- Swedish cover
- Directed by: Jack Ersgard
- Written by: Jesper Ersgård; Patrik Ersgård; Jack Ersgard;
- Produced by: Jack Ersgard; Zoula Pitsiava; Peter Possne; Brad Southwick;
- Starring: Matthew Settle; Ola Rapace;
- Cinematography: Kjell Lagerroos
- Edited by: Gregers F. Dohn
- Music by: Lars Anderson; Trevor Morris; Mikael Sandgren;
- Distributed by: Sonet Film
- Release date: 2004;
- Running time: 108 minutes
- Country: Sweden
- Language: English

= Rancid (film) =

Rancid is a 2004 English-language Swedish thriller film, written by Jesper Ersgård and directed by Jack Ersgard.

== Plot ==

Once a promising young writer, John barely makes a living doing odd jobs.
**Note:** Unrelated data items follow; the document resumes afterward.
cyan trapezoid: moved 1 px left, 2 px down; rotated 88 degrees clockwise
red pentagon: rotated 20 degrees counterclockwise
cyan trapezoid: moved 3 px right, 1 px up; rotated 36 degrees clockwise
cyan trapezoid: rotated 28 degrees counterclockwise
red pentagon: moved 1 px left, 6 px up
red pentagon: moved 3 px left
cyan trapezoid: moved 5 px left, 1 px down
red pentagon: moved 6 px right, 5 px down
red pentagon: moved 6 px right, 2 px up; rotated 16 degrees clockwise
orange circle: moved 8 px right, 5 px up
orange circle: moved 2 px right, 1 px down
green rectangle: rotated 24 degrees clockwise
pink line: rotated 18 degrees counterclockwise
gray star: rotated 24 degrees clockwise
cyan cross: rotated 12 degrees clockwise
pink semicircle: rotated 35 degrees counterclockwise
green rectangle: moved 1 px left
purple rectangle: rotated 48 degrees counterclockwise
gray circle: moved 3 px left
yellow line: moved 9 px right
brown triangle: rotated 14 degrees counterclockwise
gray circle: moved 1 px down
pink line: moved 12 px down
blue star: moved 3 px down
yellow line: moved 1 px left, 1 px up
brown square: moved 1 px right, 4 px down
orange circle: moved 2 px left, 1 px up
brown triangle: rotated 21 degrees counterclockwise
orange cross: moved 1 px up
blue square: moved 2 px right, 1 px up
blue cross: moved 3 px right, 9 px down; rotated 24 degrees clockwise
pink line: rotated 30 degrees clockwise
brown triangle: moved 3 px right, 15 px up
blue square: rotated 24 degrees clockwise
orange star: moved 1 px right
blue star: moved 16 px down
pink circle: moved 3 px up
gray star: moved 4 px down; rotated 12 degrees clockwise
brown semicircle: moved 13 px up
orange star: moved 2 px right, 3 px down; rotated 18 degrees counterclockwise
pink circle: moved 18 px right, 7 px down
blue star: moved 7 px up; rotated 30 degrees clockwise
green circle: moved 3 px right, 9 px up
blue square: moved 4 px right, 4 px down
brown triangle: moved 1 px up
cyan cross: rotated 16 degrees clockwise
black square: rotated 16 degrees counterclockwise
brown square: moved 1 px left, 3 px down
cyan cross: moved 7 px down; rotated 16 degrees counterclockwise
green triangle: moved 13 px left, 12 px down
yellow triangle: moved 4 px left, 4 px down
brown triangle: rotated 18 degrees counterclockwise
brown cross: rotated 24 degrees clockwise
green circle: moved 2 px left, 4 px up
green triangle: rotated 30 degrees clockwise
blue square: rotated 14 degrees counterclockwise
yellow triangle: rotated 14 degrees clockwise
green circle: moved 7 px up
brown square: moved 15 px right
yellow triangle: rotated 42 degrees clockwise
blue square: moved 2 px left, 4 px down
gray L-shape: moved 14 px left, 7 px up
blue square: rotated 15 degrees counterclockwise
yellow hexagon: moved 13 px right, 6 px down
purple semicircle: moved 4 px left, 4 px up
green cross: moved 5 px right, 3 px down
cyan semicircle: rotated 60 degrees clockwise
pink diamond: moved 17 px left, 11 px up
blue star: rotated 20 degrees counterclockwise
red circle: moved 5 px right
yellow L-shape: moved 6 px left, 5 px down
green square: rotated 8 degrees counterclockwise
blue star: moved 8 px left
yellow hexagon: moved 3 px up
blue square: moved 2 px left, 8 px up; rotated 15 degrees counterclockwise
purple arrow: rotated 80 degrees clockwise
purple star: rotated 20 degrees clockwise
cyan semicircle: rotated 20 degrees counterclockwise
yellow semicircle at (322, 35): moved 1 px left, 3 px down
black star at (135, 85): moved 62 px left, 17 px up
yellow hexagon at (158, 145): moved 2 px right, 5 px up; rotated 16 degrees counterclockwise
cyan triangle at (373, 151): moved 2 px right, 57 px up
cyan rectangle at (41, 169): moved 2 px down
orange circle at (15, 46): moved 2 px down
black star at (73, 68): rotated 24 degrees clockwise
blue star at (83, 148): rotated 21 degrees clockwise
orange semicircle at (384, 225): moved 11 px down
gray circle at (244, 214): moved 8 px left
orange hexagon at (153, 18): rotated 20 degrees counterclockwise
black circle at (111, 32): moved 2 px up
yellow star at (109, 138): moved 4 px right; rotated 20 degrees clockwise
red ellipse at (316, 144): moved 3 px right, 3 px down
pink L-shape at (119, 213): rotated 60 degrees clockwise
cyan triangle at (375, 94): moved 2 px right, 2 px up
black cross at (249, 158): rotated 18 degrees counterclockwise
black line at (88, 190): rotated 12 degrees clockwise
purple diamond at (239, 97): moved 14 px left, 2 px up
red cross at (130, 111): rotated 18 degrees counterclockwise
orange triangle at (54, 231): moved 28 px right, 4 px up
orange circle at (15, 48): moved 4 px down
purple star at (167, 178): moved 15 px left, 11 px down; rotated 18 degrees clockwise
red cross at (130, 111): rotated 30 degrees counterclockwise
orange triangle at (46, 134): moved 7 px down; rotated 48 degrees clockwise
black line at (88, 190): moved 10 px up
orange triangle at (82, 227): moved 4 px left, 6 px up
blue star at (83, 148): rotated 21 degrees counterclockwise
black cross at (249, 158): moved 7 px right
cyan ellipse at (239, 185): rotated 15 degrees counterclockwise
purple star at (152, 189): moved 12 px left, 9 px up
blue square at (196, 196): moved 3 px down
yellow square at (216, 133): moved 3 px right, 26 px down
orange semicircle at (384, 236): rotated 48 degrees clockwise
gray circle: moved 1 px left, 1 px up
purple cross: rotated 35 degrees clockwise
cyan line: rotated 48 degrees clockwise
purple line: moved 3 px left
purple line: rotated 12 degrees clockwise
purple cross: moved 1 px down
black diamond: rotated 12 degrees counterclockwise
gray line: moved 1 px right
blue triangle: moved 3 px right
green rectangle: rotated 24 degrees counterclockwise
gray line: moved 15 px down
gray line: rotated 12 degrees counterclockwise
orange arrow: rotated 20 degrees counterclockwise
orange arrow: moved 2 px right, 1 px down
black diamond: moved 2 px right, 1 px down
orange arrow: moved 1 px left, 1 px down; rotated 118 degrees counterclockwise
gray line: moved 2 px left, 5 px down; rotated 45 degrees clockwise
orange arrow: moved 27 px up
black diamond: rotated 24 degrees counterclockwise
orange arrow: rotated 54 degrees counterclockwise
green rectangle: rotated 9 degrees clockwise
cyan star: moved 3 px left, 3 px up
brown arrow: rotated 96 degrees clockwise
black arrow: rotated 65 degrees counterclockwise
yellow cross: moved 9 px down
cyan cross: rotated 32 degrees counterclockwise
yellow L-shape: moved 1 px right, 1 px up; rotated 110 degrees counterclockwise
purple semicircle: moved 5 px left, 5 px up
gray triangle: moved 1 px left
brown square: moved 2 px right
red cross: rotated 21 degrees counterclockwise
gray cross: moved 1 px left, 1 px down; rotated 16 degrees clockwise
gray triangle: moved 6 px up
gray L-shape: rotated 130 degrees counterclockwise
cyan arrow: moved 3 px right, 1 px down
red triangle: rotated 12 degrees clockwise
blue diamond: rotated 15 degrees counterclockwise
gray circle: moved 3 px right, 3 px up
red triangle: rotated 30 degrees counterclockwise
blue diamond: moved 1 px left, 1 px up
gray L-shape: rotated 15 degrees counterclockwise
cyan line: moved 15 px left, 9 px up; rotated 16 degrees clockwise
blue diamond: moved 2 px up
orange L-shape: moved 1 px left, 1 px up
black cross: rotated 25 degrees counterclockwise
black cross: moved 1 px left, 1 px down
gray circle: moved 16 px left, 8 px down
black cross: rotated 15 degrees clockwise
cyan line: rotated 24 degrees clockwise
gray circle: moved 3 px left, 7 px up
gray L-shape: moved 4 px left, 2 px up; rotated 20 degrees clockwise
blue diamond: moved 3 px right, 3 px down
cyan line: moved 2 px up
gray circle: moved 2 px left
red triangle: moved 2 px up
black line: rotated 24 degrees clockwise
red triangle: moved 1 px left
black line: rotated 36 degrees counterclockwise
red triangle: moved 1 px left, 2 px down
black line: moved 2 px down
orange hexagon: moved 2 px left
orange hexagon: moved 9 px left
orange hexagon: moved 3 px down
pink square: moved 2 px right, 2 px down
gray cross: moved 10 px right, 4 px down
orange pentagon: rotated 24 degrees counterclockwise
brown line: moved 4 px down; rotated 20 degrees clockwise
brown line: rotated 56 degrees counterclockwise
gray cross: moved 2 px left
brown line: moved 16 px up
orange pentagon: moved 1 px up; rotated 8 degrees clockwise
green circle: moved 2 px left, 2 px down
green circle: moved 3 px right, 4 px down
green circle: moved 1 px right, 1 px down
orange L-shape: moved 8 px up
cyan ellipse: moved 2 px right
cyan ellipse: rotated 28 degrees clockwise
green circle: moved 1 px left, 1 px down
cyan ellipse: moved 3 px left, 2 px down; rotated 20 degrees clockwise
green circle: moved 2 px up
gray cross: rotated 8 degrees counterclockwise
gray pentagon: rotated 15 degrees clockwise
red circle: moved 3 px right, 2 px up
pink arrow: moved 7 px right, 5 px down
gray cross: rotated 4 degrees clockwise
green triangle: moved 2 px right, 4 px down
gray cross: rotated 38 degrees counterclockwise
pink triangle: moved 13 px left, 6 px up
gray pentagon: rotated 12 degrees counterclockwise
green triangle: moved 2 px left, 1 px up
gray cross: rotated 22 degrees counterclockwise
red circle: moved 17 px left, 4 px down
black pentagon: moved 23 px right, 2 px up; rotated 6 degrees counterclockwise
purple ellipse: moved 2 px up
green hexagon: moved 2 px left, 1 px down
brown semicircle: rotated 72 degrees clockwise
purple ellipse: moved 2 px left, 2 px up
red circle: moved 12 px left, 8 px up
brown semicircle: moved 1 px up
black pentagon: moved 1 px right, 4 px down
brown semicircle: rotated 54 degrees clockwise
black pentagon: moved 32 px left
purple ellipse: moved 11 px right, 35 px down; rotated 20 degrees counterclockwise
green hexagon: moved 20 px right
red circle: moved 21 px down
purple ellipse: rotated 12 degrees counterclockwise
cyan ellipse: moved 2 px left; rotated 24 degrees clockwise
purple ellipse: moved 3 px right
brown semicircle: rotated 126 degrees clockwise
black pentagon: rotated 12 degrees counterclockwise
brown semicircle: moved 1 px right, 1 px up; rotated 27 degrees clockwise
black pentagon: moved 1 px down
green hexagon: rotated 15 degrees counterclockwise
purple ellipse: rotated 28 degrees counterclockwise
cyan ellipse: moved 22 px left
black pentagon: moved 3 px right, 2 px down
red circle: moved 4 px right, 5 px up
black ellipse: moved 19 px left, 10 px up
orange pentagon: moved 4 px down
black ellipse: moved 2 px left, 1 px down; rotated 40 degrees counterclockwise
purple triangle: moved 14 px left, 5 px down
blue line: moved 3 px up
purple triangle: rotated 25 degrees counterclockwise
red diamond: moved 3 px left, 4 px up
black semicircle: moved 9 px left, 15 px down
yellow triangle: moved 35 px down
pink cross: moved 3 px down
After a personal tragedy he is now stuck in a negative mood and dispassionate about his work. In the middle of his existential crisis he attends a high school reunion and meets three old friends, acquaintances he's tried to forget but who now appear like scary shadows from his past. Face to face with the love of his life, John tries to right old wrongs and get his life in order. John soon realizes that the past is best laid to rest or it might haunt him for all eternity. Wanted by the police for murder, he must choose between succumbing to his darkest desires or the light that will renew his faith in himself and his future.